ECLI:NL:CRVB:2024:37
Centrale Raad van Beroep
- Hoger beroep
- Rechtspraak.nl
Beoordeling van de draagkracht voor terugbetaling van studieschuld van een in Noorwegen wonende appellant
In deze zaak heeft de Centrale Raad van Beroep op 10 januari 2024 uitspraak gedaan in hoger beroep over de draagkracht van een appellant die in Noorwegen woont en een studieschuld moet terugbetalen. De appellant had in het verleden studiefinanciering ontvangen, wat heeft geleid tot een studieschuld. De minister van Onderwijs, Cultuur en Wetenschap had de draagkracht van de appellant vastgesteld op basis van het Nederlandse minimumloon, wat de appellant aanvoerde als een schending van het gelijkheidsbeginsel. Hij stelde dat de hogere lonen en kosten van levensonderhoud in Noorwegen onredelijke terugbetalingsbedragen met zich meebrachten.

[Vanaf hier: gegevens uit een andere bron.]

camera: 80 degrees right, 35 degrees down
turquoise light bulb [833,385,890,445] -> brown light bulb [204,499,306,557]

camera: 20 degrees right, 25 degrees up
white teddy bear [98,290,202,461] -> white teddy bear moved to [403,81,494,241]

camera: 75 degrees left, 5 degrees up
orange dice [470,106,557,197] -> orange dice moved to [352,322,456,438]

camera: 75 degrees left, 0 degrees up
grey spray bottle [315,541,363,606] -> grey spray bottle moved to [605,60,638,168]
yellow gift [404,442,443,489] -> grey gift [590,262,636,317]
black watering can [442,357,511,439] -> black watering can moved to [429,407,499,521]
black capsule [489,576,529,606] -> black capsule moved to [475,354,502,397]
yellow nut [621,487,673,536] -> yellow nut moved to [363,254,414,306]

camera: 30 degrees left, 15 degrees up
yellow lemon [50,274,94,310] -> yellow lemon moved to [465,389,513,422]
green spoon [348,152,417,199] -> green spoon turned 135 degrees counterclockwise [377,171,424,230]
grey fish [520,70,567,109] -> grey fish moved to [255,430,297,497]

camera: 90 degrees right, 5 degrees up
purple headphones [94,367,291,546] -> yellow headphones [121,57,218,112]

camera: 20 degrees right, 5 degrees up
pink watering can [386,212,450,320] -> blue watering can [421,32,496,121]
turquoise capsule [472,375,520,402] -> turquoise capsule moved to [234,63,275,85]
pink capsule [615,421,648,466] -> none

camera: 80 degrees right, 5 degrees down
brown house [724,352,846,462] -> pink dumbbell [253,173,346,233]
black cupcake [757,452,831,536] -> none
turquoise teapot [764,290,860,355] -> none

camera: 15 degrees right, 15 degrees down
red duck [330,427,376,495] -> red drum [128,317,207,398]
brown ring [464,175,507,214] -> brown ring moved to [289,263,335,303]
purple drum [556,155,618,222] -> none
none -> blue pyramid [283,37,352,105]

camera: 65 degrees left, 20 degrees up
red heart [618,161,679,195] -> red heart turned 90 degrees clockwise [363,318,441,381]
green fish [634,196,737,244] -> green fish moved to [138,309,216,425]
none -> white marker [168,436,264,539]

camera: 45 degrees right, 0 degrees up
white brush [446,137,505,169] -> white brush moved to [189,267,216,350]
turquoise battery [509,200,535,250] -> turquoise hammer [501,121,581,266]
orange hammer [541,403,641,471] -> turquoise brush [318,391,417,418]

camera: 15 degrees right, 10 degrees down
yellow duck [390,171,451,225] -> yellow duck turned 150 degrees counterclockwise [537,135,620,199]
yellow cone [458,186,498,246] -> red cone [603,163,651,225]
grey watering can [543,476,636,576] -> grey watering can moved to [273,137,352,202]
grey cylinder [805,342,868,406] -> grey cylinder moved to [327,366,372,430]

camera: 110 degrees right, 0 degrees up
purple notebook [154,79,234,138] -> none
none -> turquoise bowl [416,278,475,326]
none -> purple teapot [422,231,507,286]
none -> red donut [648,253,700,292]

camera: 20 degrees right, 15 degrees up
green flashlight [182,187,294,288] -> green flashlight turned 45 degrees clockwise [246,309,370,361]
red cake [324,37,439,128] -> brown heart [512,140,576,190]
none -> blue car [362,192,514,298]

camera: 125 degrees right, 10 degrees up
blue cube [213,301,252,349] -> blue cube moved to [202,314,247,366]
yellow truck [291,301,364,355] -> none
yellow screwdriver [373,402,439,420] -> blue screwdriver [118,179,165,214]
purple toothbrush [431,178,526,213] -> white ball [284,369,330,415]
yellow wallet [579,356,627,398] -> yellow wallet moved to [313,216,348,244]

De rechtbank had eerder het beroep van de appellant ongegrond verklaard, en de Raad bevestigde deze uitspraak. De Raad oordeelde dat de wetgeving, de Wet studiefinanciering 2000, niet voorziet in afwijkingen op basis van de persoonlijke omstandigheden van de appellant, zoals het leven in Noorwegen. De Raad benadrukte dat het niet aan hen is om wetgeving te wijzigen en dat de minister geen aanleiding had om de hardheidsclausule toe te passen. De appellant had de mogelijkheid om zijn betalingsverplichting te pauzeren, maar had ervoor gekozen dit niet te doen, wat zijn eigen verantwoordelijkheid was.
De Raad concludeerde dat het hoger beroep niet slaagde en bevestigde de eerdere uitspraak van de rechtbank. De proceskosten werden niet vergoed, omdat er geen aanleiding was voor een vergoeding. De uitspraak werd openbaar uitgesproken op 10 januari 2024.